Assignment
Only one stretch of the data below should be repeated: the lines from the line containing "Определен расход электроэнергии, зависящий" through the line containing "производства пельменей: определены", inclusive, exactly as they are.
BEGIN
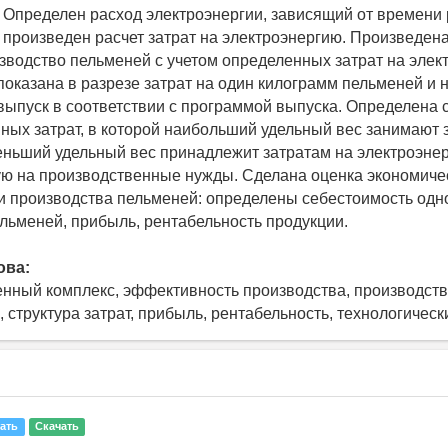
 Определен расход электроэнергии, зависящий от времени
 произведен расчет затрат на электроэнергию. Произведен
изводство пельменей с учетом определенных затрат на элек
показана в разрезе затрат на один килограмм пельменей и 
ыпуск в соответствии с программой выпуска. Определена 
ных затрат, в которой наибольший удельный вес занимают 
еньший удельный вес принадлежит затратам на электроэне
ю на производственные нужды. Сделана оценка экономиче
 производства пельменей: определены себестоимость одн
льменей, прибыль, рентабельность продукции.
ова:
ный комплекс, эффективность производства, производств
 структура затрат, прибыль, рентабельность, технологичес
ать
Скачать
END
BEGIN
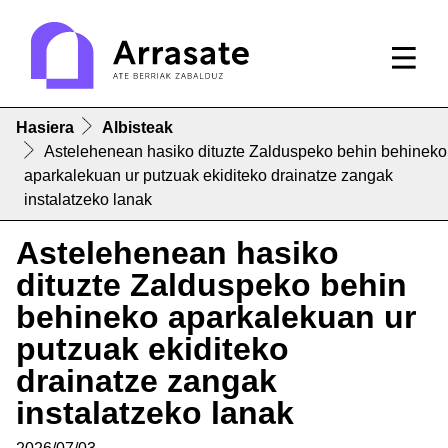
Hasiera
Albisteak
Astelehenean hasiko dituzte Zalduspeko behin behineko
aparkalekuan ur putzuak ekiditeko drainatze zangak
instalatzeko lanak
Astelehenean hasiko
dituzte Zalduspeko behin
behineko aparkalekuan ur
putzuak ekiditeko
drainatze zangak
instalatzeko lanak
END
BEGIN
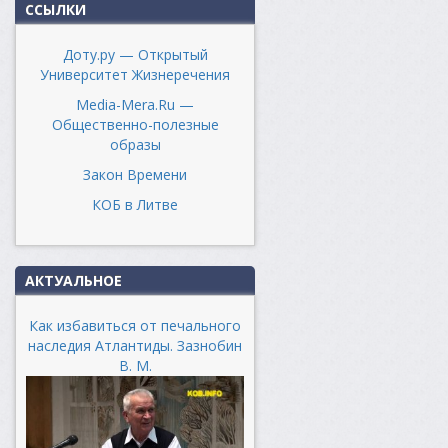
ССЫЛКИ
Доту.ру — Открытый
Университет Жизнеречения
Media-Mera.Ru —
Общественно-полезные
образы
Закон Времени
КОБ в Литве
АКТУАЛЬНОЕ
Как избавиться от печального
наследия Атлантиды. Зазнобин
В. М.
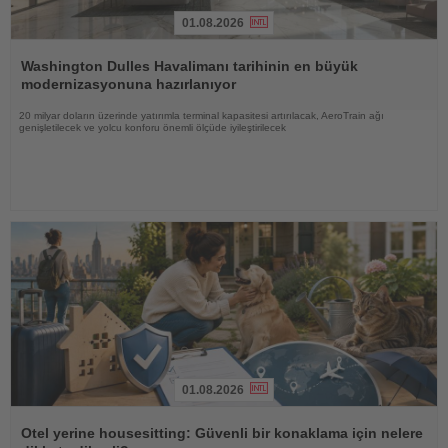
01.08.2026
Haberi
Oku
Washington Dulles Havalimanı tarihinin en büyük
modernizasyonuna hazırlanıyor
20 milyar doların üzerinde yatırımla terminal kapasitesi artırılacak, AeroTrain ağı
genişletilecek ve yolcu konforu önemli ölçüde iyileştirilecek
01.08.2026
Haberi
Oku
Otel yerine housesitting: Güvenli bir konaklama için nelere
END
Output below
 Определен расход электроэнергии, зависящий от времени
 произведен расчет затрат на электроэнергию. Произведен
изводство пельменей с учетом определенных затрат на элек
показана в разрезе затрат на один килограмм пельменей и 
ыпуск в соответствии с программой выпуска. Определена 
ных затрат, в которой наибольший удельный вес занимают 
еньший удельный вес принадлежит затратам на электроэне
ю на производственные нужды. Сделана оценка экономиче
 производства пельменей: определены себестоимость одн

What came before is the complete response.